No, the Supreme Court isn’t about to Stop Congress from Delegating to the Executive
A law professor reads too much into a cryptic concurrence.
Jeannie Suk Gersen, a Harvard Law professor and contributor to The New Yorker, warns “The Supreme Court Is One Vote Away from Changing How the U.S. Is Governed.” While the incredible dysfunction of our government might have us longing for said vote, the change she forecasts is not of the beneficial variety.
Gundy v. United States was about the “Sex Offender Registration and Notification Act,” known as sorna, which Congress enacted in 2006. The statute made it a crime, punishable by ten years in prison, for individuals convicted of a sex offense involving a minor to fail to register in each state where they live, work, or study. But Congress gave the Attorney General “the authority to specify the applicability” of these requirements to people convicted before sorna took effect. In 2007 and in 2011, Attorneys General Alberto Gonzales and Eric Holder said the requirements do apply to such people.
That group encompassed half a million people, including Gundy, who was convicted of sexual assault of a minor in 2005. After serving prison time for the crime, he went to live in a halfway house in New York in 2012. After he failed to register there, he was rearrested and convicted of the new federal crime. Gundy claimed that sorna violated the non-delegation doctrine, wherein it is unconstitutional for Congress to delegate its legislative power to the executive branch. He argued that letting the Attorney General determine whether the law applied to people like him left too much to be decided by an agency rather than by Congress.
Setting aside questions as to why the bill is known as sorna rather than the acronym SORNA, this doesn’t even strike me as a case that should make it to the Supreme Court. While I’d be amenable to the argument that retroactive application of what amounts to punishment is effectively an unconstitutional ex post facto law, the delegation of routine decisionmaking to the Attorney General would seem uncontroversial.
As Gersen explains,
For the better part of a century, the Court has permitted Congress to delegate broad policymaking authority to federal agencies. The Court has not struck down a statute under the non-delegation doctrine since 1935, when a conservative majority was hostile to progressive New Deal measures aimed at protecting workers and consumers. Since then, the increasing complexity of modern industrialized society has made it obvious that—even when Congress is not as dysfunctional as it is now—it’s not possible for Congress to legislate the technical details necessary to regulate the environment, health, safety, labor, education, energy, elections, discrimination, housing, and the economy.
◆ ◆ ◆ ◆ ◆ ◆ ◆
Exercises =>
A: Summarize the article on the non-delegation case in two sentences.
B: Transcribe the stretch of the article from "Gundy v. United" through "to such people.".
C: According to the article, where did Gundy go to live in 2012 after serving prison time?

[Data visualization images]
◆ ◆ ◆ ◆ ◆ ◆ ◆
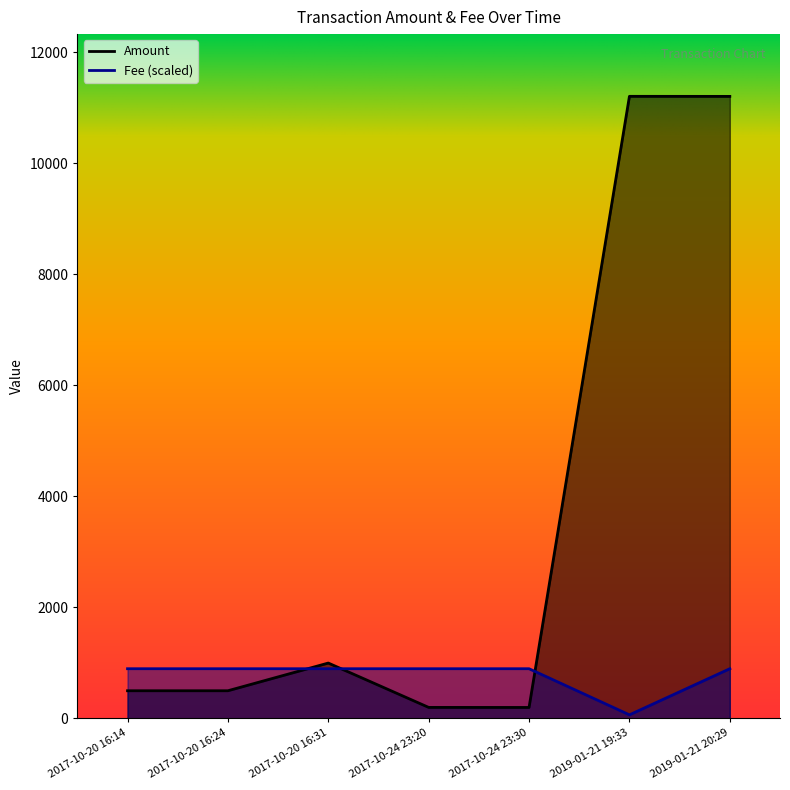

How many lines are shown in the chart?

2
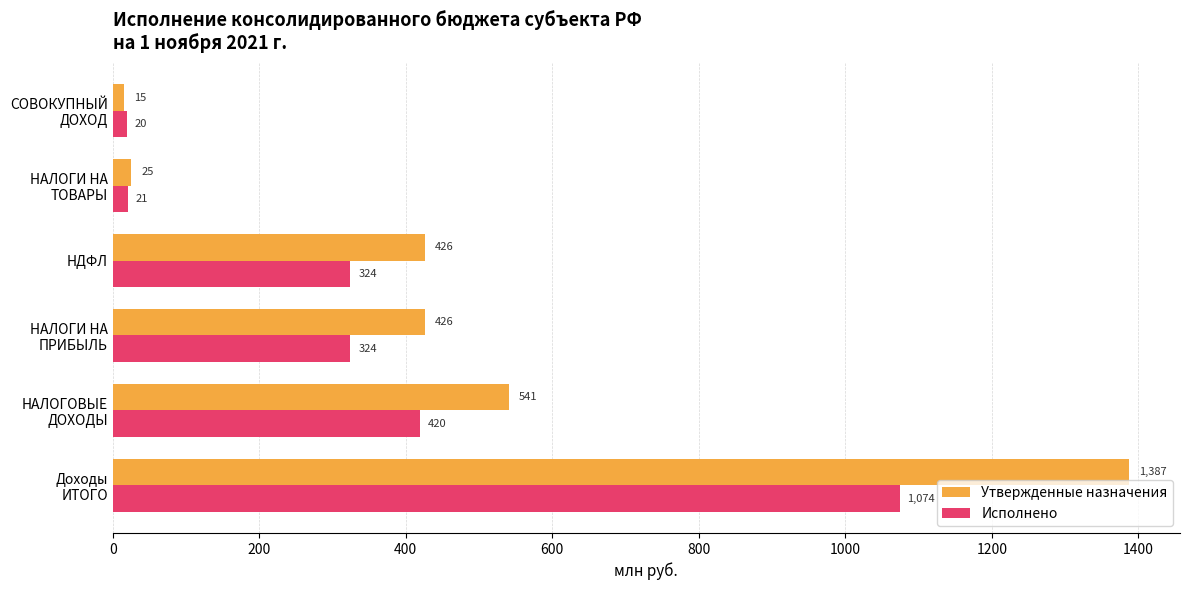

What is the highest value of the Утвержденные назначения series?

1387.5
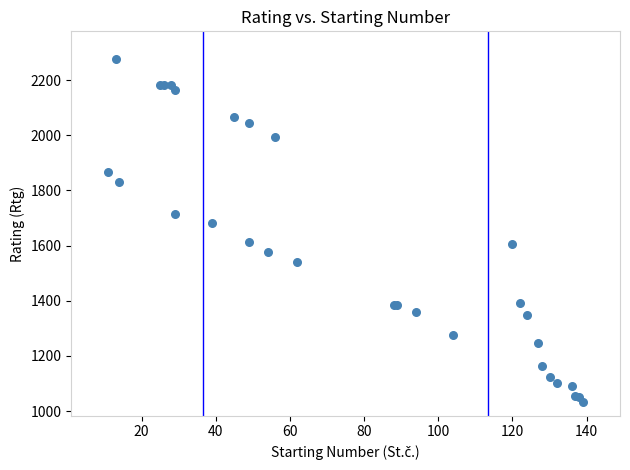

What Y value in the scatter plot is closest to 1655?

1682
◆ ◆ ◆ ◆ ◆ ◆ ◆
Results =>
A: The article pushes back on a Harvard Law professor's warning that the Supreme Court is one vote away from changing how the U.S. is governed. Its focus is Gundy v. United States, in which Gundy argued that letting the Attorney General decide whether the Sex Offender Registration and Notification Act applied to people convicted before it took effect violated the non-delegation doctrine, a delegation the author calls routine and uncontroversial.

B:
Gundy v. United States was about the “Sex Offender Registration and Notification Act,” known as sorna, which Congress enacted in 2006. The statute made it a crime, punishable by ten years in prison, for individuals convicted of a sex offense involving a minor to fail to register in each state where they live, work, or study. But Congress gave the Attorney General “the authority to specify the applicability” of these requirements to people convicted before sorna took effect. In 2007 and in 2011, Attorneys General Alberto Gonzales and Eric Holder said the requirements do apply to such people.

C: A halfway house in New York.